(Beginning of Stored data)

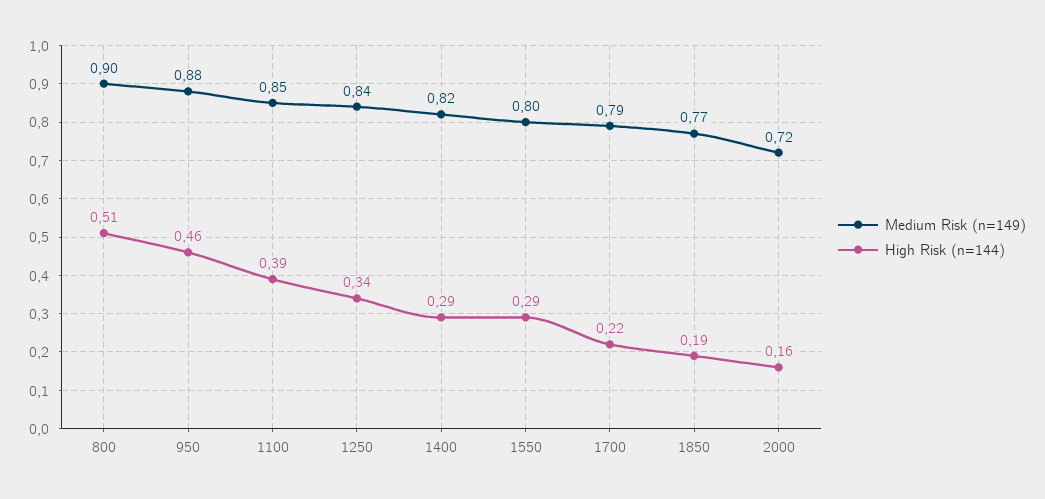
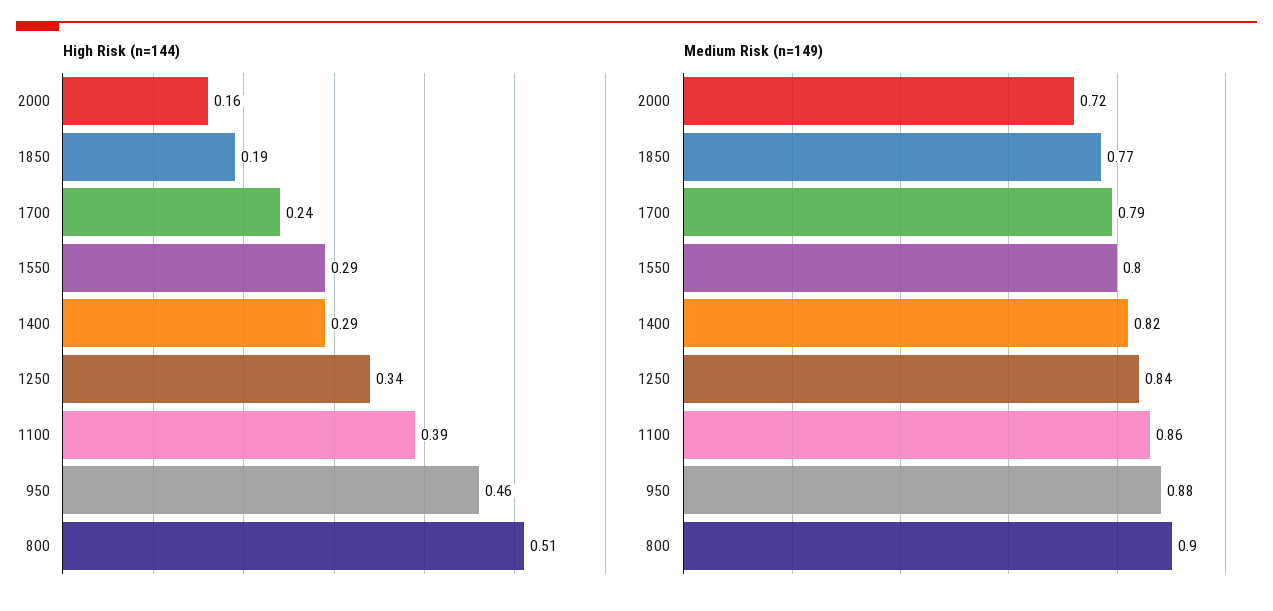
Medium Risk (n=149), 1100: 0.85 -> 0.86
High Risk (n=144), 1700: 0.22 -> 0.24

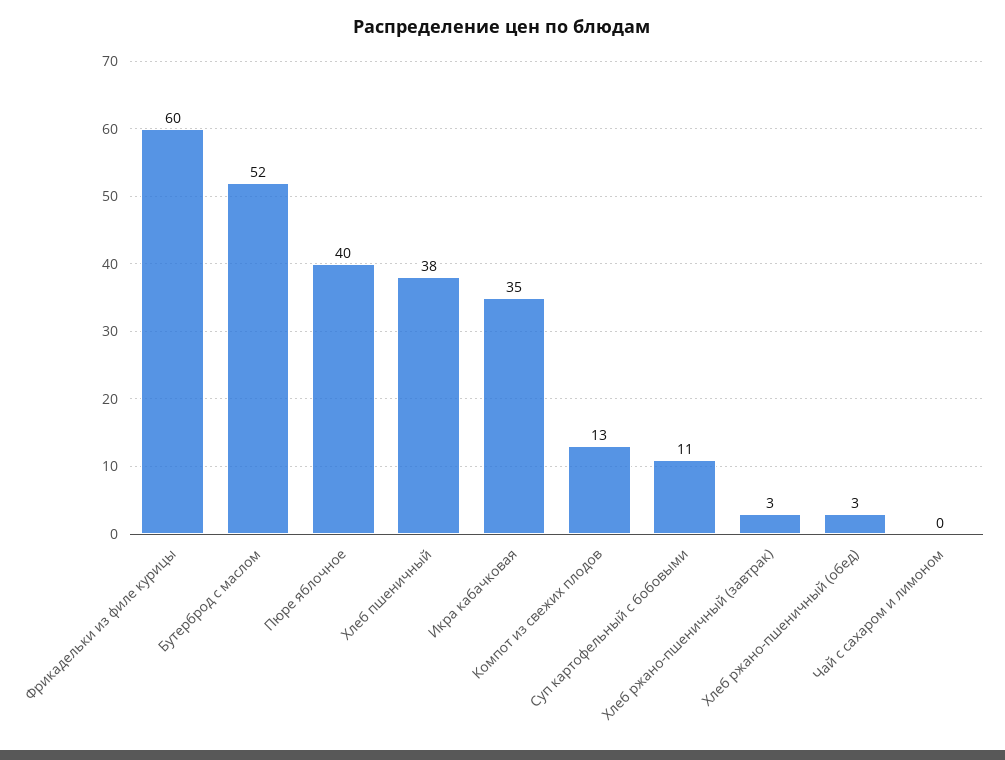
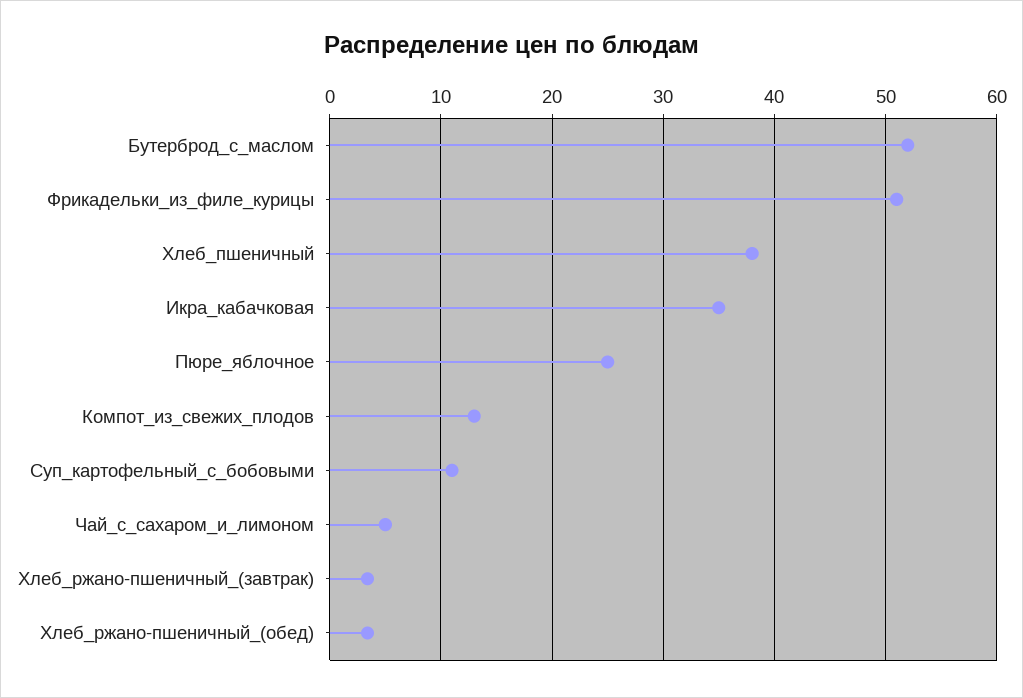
Фрикадельки из филе курицы: 60 -> 51
Пюре яблочное: 40 -> 25
Чай с сахаром и лимоном: 0 -> 5

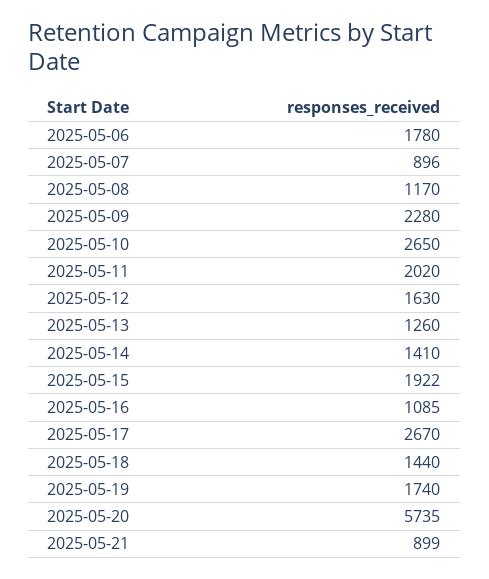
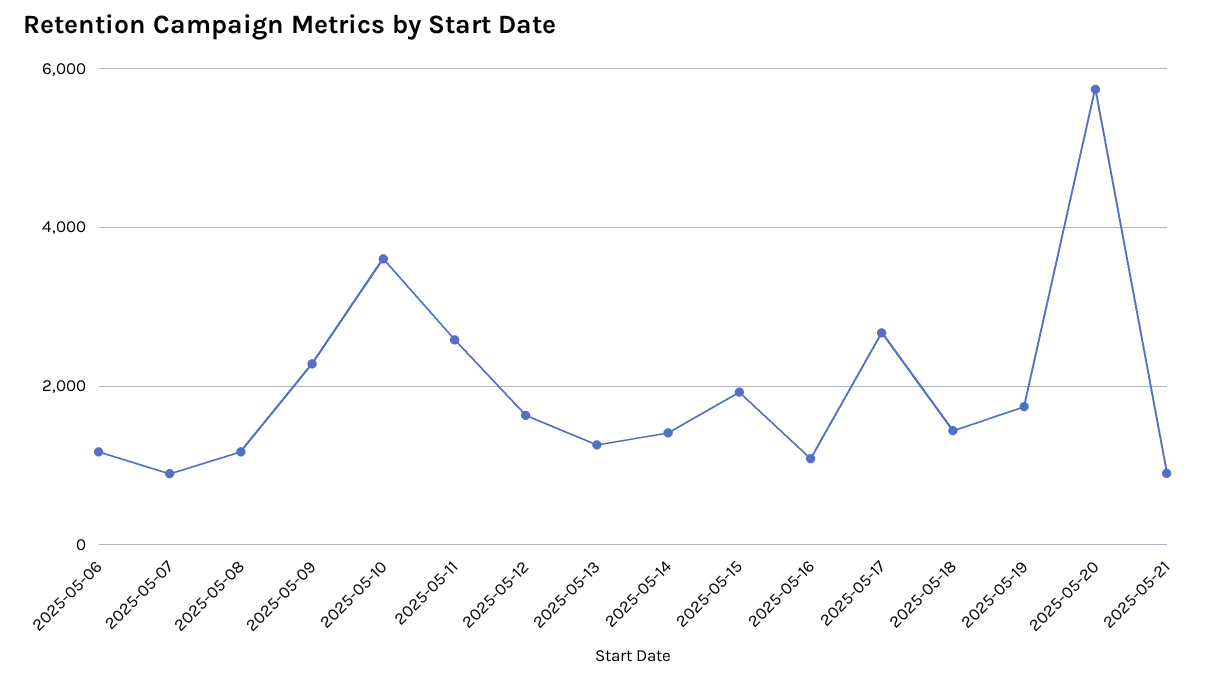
2025-05-06: 1780 -> 1200
2025-05-10: 2650 -> 3600
2025-05-11: 2020 -> 2600

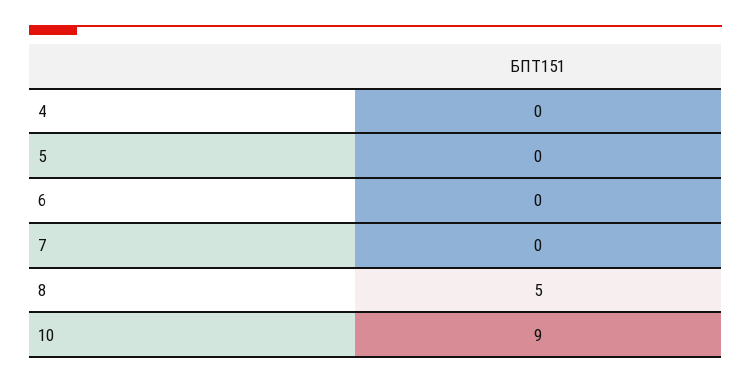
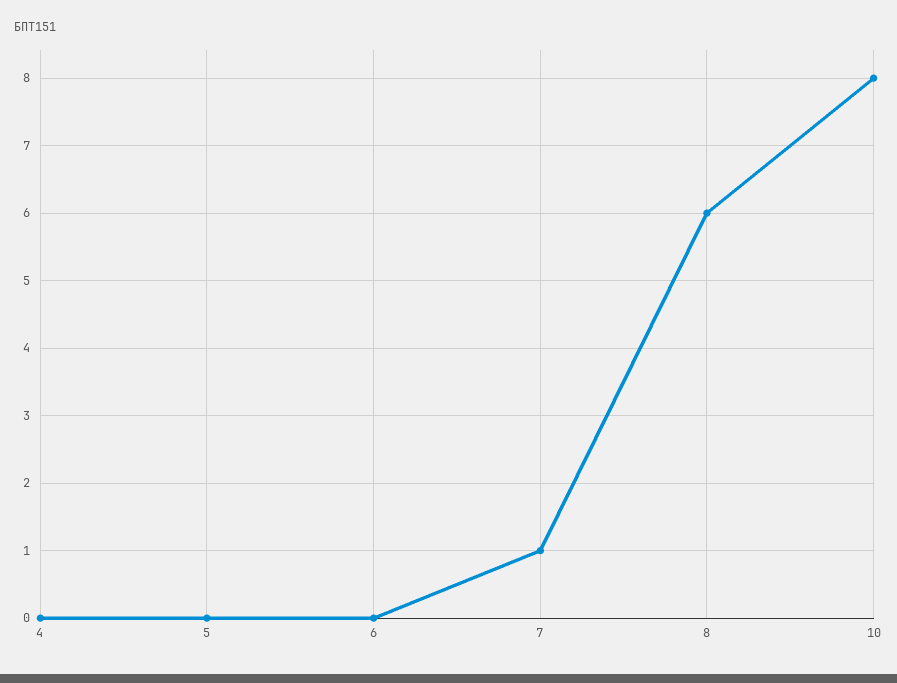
7: 0 -> 1
8: 5 -> 6
10: 9 -> 8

(End of Stored data)

• [Work instruction]: Read the entries above and find each line holding the word "Risk". Copy it out.

• [Answer to this problem]:
Medium Risk (n=149), 1100: 0.85 -> 0.86
High Risk (n=144), 1700: 0.22 -> 0.24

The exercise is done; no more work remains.